I'm following the tutorials to evaluate Istio as the service mesh for my K8s cluster, but for some reason I cannot make the simple example that uses a couple of services to work properly:
https://istio.io/docs/tasks/integrating-services-into-istio.html
If I try to call service-two from service-one, I get this error:
# kubectl exec -ti ${CLIENT} -- curl -v service-two:80
Defaulting container name to app.
Use 'kubectl describe pod/service-one-714088666-73fkp' to see all of the containers in this pod.

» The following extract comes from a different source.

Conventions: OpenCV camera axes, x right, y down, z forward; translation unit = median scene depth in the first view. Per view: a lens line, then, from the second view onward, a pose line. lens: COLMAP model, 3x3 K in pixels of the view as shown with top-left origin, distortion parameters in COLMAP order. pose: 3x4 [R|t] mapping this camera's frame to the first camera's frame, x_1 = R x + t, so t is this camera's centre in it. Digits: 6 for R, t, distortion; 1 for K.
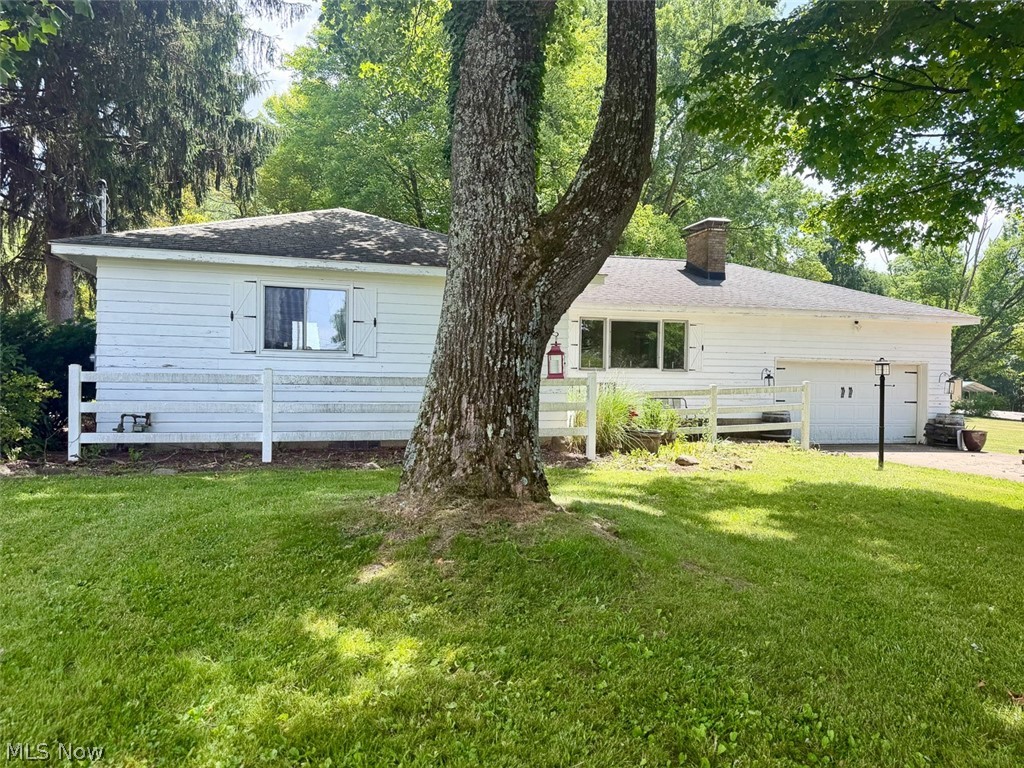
lens RADIAL K [[713.0, 0, 512.0], [0, 713.0, 384.0], [0, 0, 1]] dist [0.108337, -0.140158]
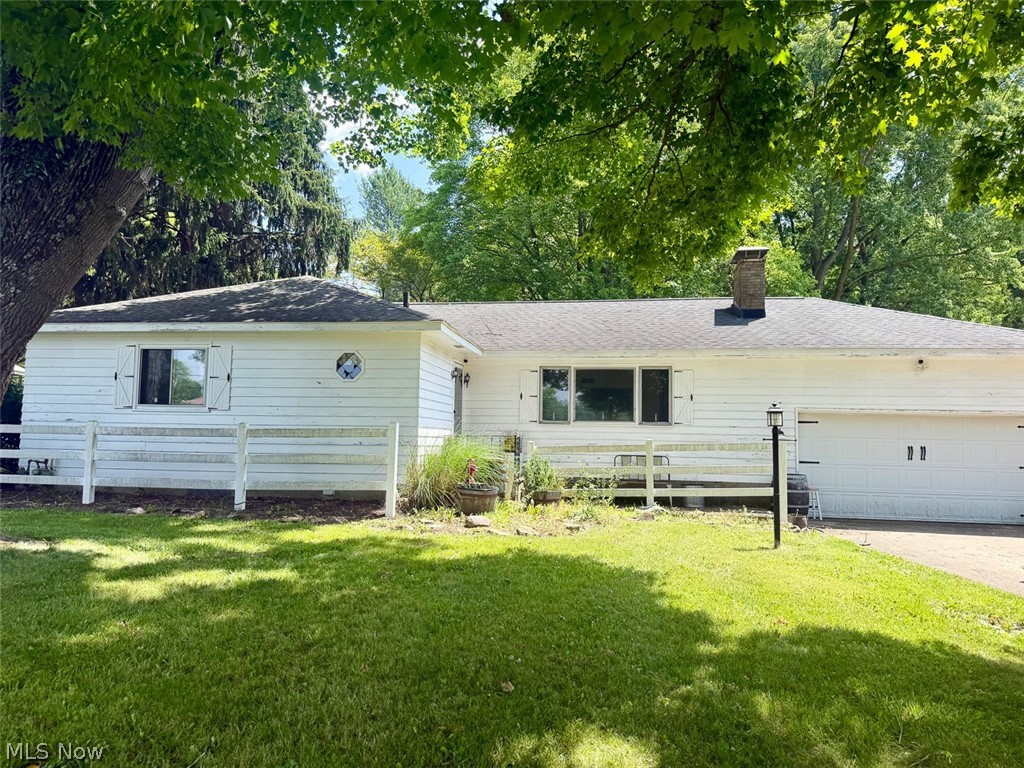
lens RADIAL K [[713.0, 0, 512.0], [0, 713.0, 384.0], [0, 0, 1]] dist [0.108337, -0.140158]
pose [[0.909941, -0.027591, -0.413819, 0.440657], [-0.007548, 0.996518, -0.083039, 0.006547], [0.414669, 0.078684, 0.906564, 0.137172]]
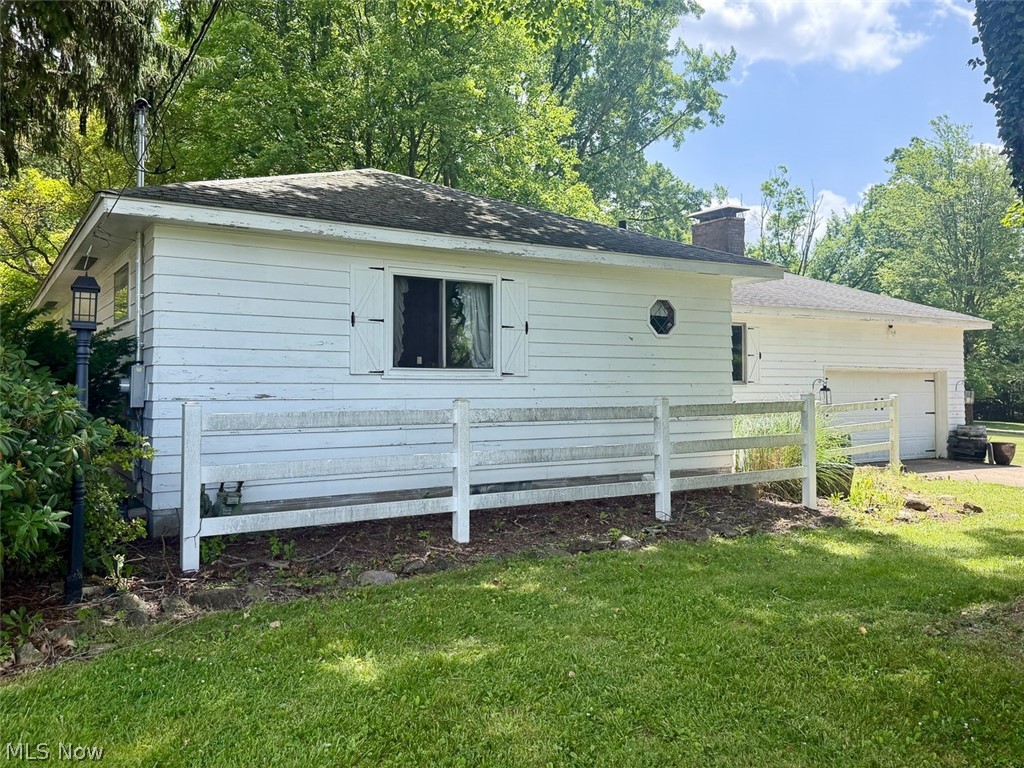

* Rebuilt URL to: service-two:80/
* Trying 10.102.51.89...
* connect to 10.102.51.89 port 80 failed: Connection refused
* Failed to connect to service-two port 80: Connection refused
* Closing connection 0
curl: (7) Failed to connect to service-two port 80: Connection refused
However, if I try to connect to service-two from another service in my cluster, even in a different namespace, then it works:
# kubectl exec -ti redis-4054078334-mj287 -n redis -- curl -v service-two.default:80
* Rebuilt URL to: service-two.default:80/
* Hostname was NOT found in DNS cache
* Trying 10.102.51.89...
* Connected to service-two.default (10.102.51.89) port 80 (#0)
> GET / HTTP/1.1
> User-Agent: curl/7.38.0
> Host: service-two.default
> Accept: */*
>
< HTTP/1.1 200 OK
* Server envoy is not blacklisted
< server: envoy
< date: Sat, 19 Aug 2017 14:43:01 GMT
< content-type: text/plain
< x-envoy-upstream-service-time: 2
< transfer-encoding: chunked
<
CLIENT VALUES:
client_address=127.0.0.1
command=GET
real path=/
query=nil
request_version=1.1
request_uri=http://service-two.default:8080/
SERVER VALUES:
server_version=nginx: 1.10.0 - lua: 10001
HEADERS RECEIVED:
accept=*/*
content-length=0
host=service-two.default
user-agent=curl/7.38.0
x-b3-sampled=1
x-b3-spanid=00000caf6e052e86
x-b3-traceid=00000caf6e052e86
x-envoy-expected-rq-timeout-ms=15000
x-forwarded-proto=http
x-ot-span-context=00000caf6e052e86;00000caf6e052e86;0000000000000000;cs
x-request-id=1290973c-7bca-95d2-8fa8-80917bb404ad
BODY:
* Connection #0 to host service-two.default left intact
-no body in request-
Any reason or explanation why I get this unexpected behaviour?
Thanks.
I figured out what happened: on service-one the init containers had not been properly completed, so it was not resolving correctly.